* _What to work on_: Reproduce every line of text in the material below word for word, in its original order. Leave the pictures out.

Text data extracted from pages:
══════════

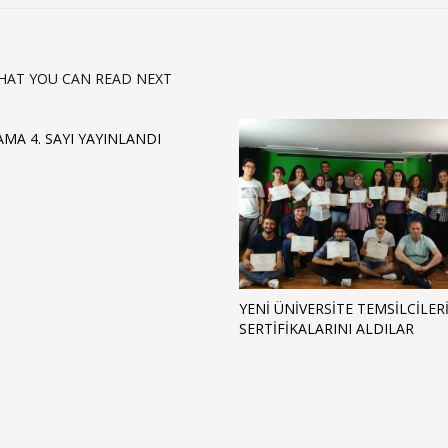
HAT YOU CAN READ NEXT
MA 4. SAYI YAYINLANDI
YENI ÜNIVERSITE TEMSILCILER
SERTIFIKALARINI ALDILAR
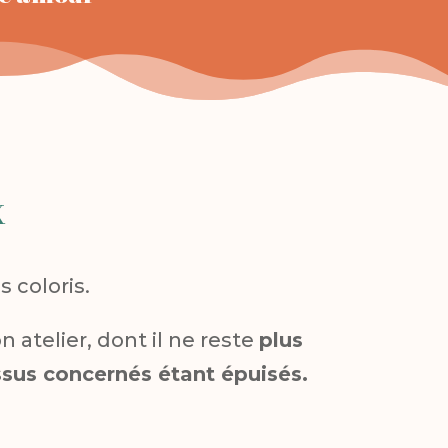
x
s coloris.
 atelier, dont il ne reste
plus
issus concernés étant épuisés.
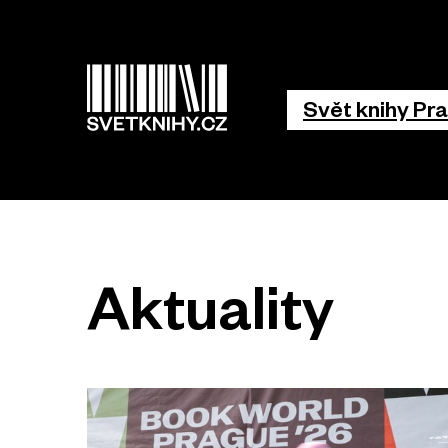
Hlavní 
Svět knihy Pr
Aktuality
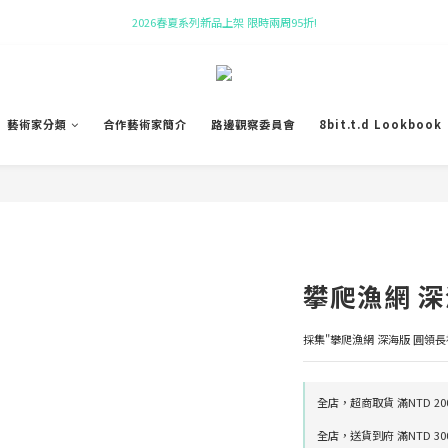
全館購物滿$10,000贈帆布袋!
新會員即贈 $50購物金!
新會員即贈 $50購物金!
藝術家分類
合作藝術家簡介
路邊觀察委員會
8bit.t.d Lookbook
攀爬漁網 深
採集"攀爬漁網 深海版 圓領
全店，超商取貨 滿NTD 2
全店，送貨到府 滿NTD 3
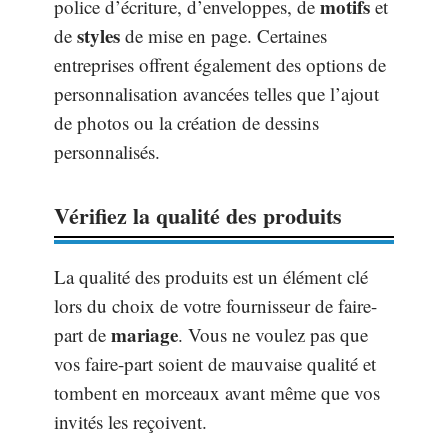
motifs
police d’écriture, d’enveloppes, de
et
styles
de
de mise en page. Certaines
entreprises offrent également des options de
personnalisation avancées telles que l’ajout
de photos ou la création de dessins
personnalisés.
Vérifiez la qualité des produits
La qualité des produits est un élément clé
lors du choix de votre fournisseur de faire-
mariage
part de
. Vous ne voulez pas que
vos faire-part soient de mauvaise qualité et
tombent en morceaux avant même que vos
invités les reçoivent.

══════════

* _Task answer_:
HAT YOU CAN READ NEXT
MA 4. SAYI YAYINLANDI
YENI ÜNIVERSITE TEMSILCILER
SERTIFIKALARINI ALDILAR
x
s coloris.
 atelier, dont il ne reste
plus
issus concernés étant épuisés.
Hlavní 
Svět knihy Pr
Aktuality
全館購物滿$10,000贈帆布袋!
新會員即贈 $50購物金!
新會員即贈 $50購物金!
藝術家分類
合作藝術家簡介
路邊觀察委員會
8bit.t.d Lookbook
攀爬漁網 深
採集"攀爬漁網 深海版 圓領
全店，超商取貨 滿NTD 2
全店，送貨到府 滿NTD 3
motifs
police d’écriture, d’enveloppes, de
et
styles
de
de mise en page. Certaines
entreprises offrent également des options de
personnalisation avancées telles que l’ajout
de photos ou la création de dessins
personnalisés.
Vérifiez la qualité des produits
La qualité des produits est un élément clé
lors du choix de votre fournisseur de faire-
mariage
part de
. Vous ne voulez pas que
vos faire-part soient de mauvaise qualité et
tombent en morceaux avant même que vos
invités les reçoivent.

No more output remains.